Passage for review:
# # # # # # #
Postby Blaze Ryder » Wed Jun 30, 2010 6:52 pm

Athos wrote:
Kev wrote:I'm sure they've tested this carefully and found that 95% of their market haven't noticed or don't care about any variance in quality, which makes it a pretty easy problem to ignore.


Which is why everyone who doesn't like this needs to write Lego about it.

Here is the response I got from customer service:

Dear Stephen Thank you for your inquiry about production in China. The LEGO Group's own production sites are located in Denmark, the Czech Republic, Hungary and Mexico. Further to our own production we source approximately 8% of the parts for our construction toys from China. The parts we source from China include a smaller portion of our LEGO and DUPLO elements as well as the majority of our electronic components and textile elements. Please let me assure you that the focus of the LEGO Group has always been and will remain on quality. No matter where our products are produced, they must comply with our high standards. Prior to being accepted as a LEGO supplier all companies must be audited by the LEGO Group to ensure they have the agreed methods of operating and traceability. All our suppliers including those in China must adhere to our strict Code of Conduct and meet the high quality standards we have in our own factories. You can find our Code of Conduct in the "About Us" section of http://www.LEGO.com. The LEGO Group maintains a Global Quality Assurance Department in Hong Kong and Shenzhen, China whose only task is to secure safe, high quality products and good working conditions. As a responsible toy manufacturer, children's safe and enjoyable use of our products is of the utmost importance to us, and we make every effort to ensure this. All LEGO brand toys are tested by independent third party labs and meet or exceed all mandatory toy safety requirements in the 130 countries where they are sold. Our continuing commitment and efforts to make our products safe and fun for children is inside every toy we produce. Working together with caring parents like yourself, our shared reward is the unlimited hours of safe and happy playtime children enjoy. SteveLEGO Direct Consumer Services


Sounds like a form letter, prompted by the lead scare a few years back, especially with the references to safety.

:?

Steve


I would send another email to LEGO customer service in your case, letting them know that the first response you got was irrelevant to the issue. I mean, the response you got speaks only of the quality of the safety of the items produced in China. It mentions nothing of the poor quality of the plastic (which after looking at some of my neighbour's old Mega Bloks, I find them easily comparable) and whether or not anything is being done to correct it.

I must say I was looking forward to the LEGO Store opening in Calgary this July, so I could buy a bunch of these, but as of where the quality stands right now, I'll have about $100 CAD more to spend on the Pick-A-Brick wall.
# # # # # # #
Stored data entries

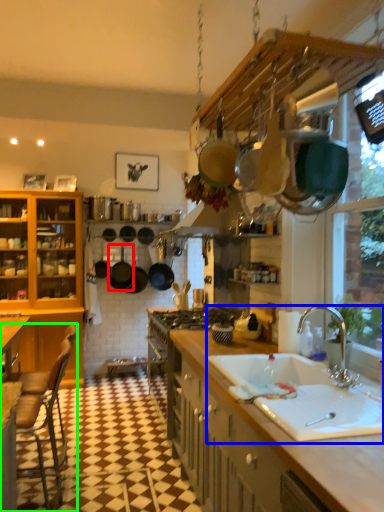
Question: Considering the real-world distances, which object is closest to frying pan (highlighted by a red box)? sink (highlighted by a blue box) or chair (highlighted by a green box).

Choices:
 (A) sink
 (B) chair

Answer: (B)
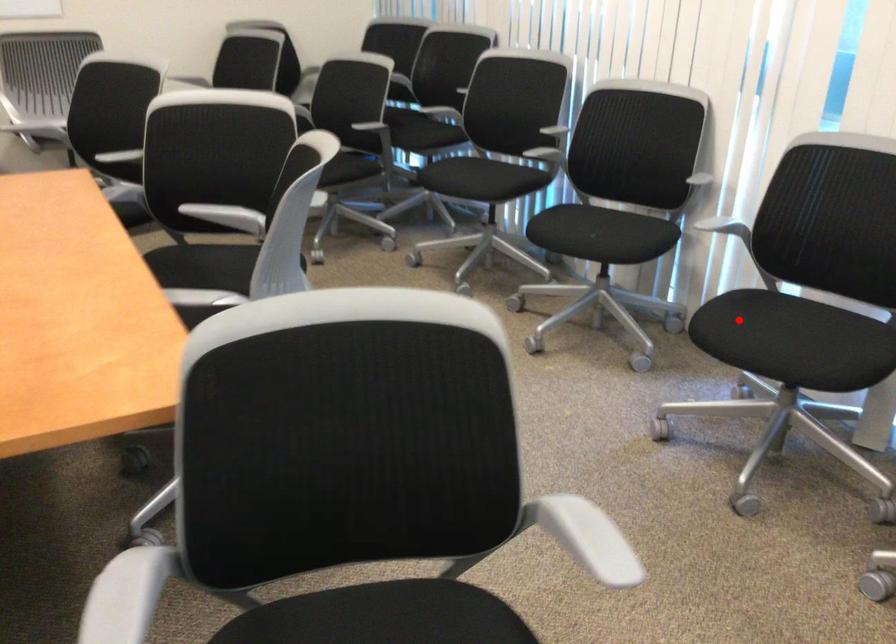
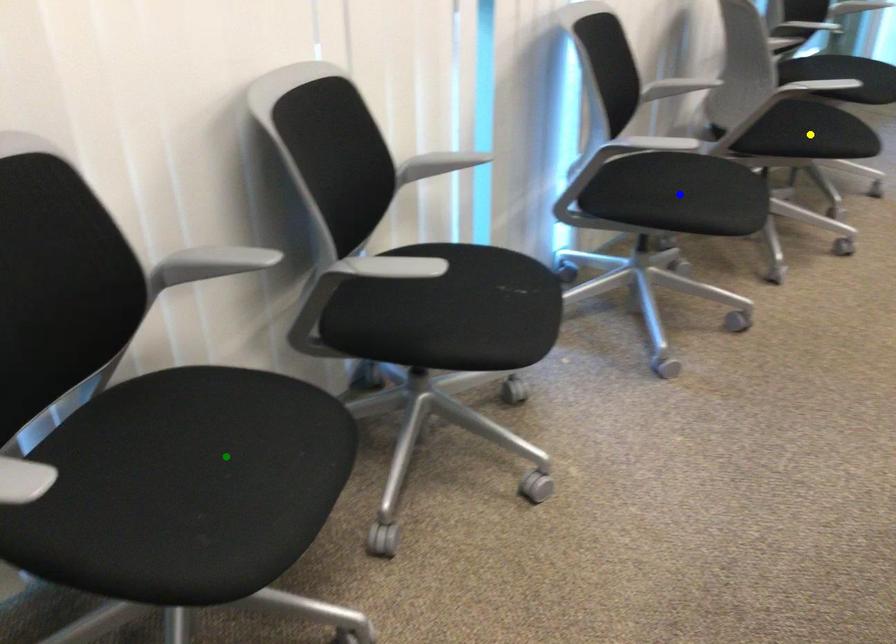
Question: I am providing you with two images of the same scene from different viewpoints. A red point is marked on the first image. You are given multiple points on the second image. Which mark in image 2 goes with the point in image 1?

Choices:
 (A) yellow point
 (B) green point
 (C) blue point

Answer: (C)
# # # # # # #
Required tasks:
1) Decide whether each statement agrees with the forum post about LEGO quality, answering yes or no and quoting the deciding words from the post: (a) LEGO's own production sites include one in Mexico; (b) LEGO sources about 18% of its construction toy parts from China; (c) LEGO's Global Quality Assurance Department is located in Hong Kong and Shenzhen.
2) List every line of the records that contains the word "sink".
The records have nothing to do with the text.

Per-task answers:
1)
(a) Yes: "The LEGO Group's own production sites are located in Denmark, the Czech Republic, Hungary and Mexico."
(b) No: "we source approximately 8% of the parts for our construction toys from China."
(c) Yes: "The LEGO Group maintains a Global Quality Assurance Department in Hong Kong and Shenzhen, China"

2)
Question: Considering the real-world distances, which object is closest to frying pan (highlighted by a red box)? sink (highlighted by a blue box) or chair (highlighted by a green box).
 (A) sink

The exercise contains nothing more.